Last modified: 2011-09-02

Abstract


Choosing what to eat is a complex activity. It can require combining visual information about which foods are available at a given time with knowledge of the foods’ palatability, texture, fat content, and other nutritional information. It has been suggested that humans have an implicit knowledge of a food’s fat content; Toepel et al. (2009) showed modulations in visual-evoked potentials after participants viewed images in three categories: high-fat foods (HF), low-fat foods (LF) and non-food items (NF). We tested for behavioural effects of this implicit knowledge.
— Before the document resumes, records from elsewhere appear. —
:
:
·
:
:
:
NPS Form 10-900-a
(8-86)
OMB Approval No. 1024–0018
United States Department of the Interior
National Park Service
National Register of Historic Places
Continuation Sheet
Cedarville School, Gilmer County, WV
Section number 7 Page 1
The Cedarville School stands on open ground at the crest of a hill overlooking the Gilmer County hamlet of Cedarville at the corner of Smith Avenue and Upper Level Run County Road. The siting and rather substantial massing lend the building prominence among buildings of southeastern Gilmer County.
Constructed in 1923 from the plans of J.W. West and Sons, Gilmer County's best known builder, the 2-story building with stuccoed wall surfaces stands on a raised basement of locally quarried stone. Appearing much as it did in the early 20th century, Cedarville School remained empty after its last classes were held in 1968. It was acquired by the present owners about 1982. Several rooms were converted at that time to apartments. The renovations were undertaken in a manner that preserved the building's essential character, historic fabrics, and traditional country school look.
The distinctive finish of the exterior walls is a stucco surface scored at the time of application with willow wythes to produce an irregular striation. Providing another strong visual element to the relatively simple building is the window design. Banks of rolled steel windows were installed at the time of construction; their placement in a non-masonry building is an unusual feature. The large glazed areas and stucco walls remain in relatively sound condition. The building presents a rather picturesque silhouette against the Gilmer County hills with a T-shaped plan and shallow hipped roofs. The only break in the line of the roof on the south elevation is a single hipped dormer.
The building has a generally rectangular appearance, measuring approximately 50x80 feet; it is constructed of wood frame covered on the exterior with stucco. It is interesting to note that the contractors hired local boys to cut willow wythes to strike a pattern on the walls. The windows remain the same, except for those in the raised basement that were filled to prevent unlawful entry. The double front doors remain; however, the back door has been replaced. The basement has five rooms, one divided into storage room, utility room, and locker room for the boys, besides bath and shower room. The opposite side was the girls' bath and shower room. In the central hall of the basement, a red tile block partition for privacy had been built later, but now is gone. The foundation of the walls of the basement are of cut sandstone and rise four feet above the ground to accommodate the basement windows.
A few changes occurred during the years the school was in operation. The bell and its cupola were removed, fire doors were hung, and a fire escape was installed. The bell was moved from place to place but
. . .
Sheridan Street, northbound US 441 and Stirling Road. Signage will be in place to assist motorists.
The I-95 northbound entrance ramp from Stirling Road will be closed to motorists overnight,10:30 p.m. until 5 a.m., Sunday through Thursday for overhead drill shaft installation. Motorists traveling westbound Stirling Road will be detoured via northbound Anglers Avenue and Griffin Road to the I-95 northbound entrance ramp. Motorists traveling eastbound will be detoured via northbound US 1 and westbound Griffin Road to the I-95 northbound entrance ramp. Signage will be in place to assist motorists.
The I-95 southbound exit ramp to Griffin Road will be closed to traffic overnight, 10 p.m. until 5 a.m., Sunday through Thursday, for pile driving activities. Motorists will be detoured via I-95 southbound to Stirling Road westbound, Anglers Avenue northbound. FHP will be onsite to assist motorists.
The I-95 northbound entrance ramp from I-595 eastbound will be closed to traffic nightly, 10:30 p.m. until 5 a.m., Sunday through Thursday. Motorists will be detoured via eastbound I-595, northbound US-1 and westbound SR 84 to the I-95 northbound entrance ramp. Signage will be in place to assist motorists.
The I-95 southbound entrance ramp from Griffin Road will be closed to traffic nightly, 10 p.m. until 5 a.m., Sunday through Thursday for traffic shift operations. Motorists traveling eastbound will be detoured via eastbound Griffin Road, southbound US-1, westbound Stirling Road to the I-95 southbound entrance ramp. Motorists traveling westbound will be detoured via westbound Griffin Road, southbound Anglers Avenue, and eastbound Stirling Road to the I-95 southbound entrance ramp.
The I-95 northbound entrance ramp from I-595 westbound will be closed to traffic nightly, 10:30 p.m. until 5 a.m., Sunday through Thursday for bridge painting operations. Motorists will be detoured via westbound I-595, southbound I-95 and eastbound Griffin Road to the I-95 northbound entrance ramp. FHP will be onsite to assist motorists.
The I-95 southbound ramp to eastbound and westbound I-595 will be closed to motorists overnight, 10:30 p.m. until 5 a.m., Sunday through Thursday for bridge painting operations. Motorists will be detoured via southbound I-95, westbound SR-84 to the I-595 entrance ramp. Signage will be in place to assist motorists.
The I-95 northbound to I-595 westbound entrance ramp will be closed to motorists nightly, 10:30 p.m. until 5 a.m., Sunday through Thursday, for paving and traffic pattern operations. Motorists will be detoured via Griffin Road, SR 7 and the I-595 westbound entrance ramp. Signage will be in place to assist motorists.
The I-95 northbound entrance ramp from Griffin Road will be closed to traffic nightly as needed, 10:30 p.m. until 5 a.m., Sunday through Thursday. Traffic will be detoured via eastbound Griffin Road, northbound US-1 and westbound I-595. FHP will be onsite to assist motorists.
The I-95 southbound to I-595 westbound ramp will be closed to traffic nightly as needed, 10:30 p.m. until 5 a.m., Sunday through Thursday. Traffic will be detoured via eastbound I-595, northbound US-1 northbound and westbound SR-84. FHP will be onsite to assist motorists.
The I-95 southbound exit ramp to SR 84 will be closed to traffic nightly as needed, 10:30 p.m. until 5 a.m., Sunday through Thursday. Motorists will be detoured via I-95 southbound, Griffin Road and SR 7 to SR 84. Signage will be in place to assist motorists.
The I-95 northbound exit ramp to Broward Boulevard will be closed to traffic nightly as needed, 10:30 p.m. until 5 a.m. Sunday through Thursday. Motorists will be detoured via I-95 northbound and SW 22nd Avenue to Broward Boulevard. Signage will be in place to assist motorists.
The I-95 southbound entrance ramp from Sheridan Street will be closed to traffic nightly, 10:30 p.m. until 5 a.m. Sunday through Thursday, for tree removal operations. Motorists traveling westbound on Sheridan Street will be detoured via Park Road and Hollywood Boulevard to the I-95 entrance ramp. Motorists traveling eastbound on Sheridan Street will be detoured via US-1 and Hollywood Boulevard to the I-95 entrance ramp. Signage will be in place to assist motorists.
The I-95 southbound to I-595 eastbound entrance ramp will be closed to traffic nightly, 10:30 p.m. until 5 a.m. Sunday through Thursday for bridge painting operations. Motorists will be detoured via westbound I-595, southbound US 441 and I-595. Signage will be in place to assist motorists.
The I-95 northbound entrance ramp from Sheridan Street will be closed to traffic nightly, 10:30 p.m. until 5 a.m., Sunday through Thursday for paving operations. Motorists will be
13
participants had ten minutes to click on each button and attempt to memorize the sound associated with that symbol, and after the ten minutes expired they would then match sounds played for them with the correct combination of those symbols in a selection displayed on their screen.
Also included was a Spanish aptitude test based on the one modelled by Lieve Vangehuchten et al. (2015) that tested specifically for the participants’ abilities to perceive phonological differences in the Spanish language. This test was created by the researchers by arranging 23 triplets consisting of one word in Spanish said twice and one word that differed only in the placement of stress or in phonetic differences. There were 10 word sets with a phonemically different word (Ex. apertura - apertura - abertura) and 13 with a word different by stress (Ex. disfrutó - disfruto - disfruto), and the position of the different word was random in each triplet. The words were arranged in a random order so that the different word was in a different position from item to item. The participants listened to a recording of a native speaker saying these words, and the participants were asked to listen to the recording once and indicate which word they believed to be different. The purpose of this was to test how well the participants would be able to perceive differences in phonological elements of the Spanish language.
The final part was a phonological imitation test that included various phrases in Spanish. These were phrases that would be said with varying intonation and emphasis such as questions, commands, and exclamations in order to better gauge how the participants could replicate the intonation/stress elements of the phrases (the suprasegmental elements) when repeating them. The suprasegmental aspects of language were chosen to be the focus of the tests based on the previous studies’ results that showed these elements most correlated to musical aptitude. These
HF, LF, or NF images were used to exogenously direct attention to either the left or right side of a monitor. Then a target (a small dot) was presented either above or below the midline of the monitor, and participants made speeded orientation discrimination responses (up vs. down) to these targets. We found that RTs were faster when otherwise non-predictive HF rather than either LF or NF images were presented, even though the images were orthogonal to the task. These results suggest that we have an implicit knowledge of the fat/caloric/energy value of foods. Furthermore, it appears that the energy benefit of food is present prior to its consumption, after only seeing its image.

References


Toepel U., Knebel J. F., Hudry J., le Coutre J., Murray M. M. (2009). The brain tracks the energetic value in food images. Neuroimage 44, 967–974. doi: 10.1016/j.neuroimage.2008.10.005.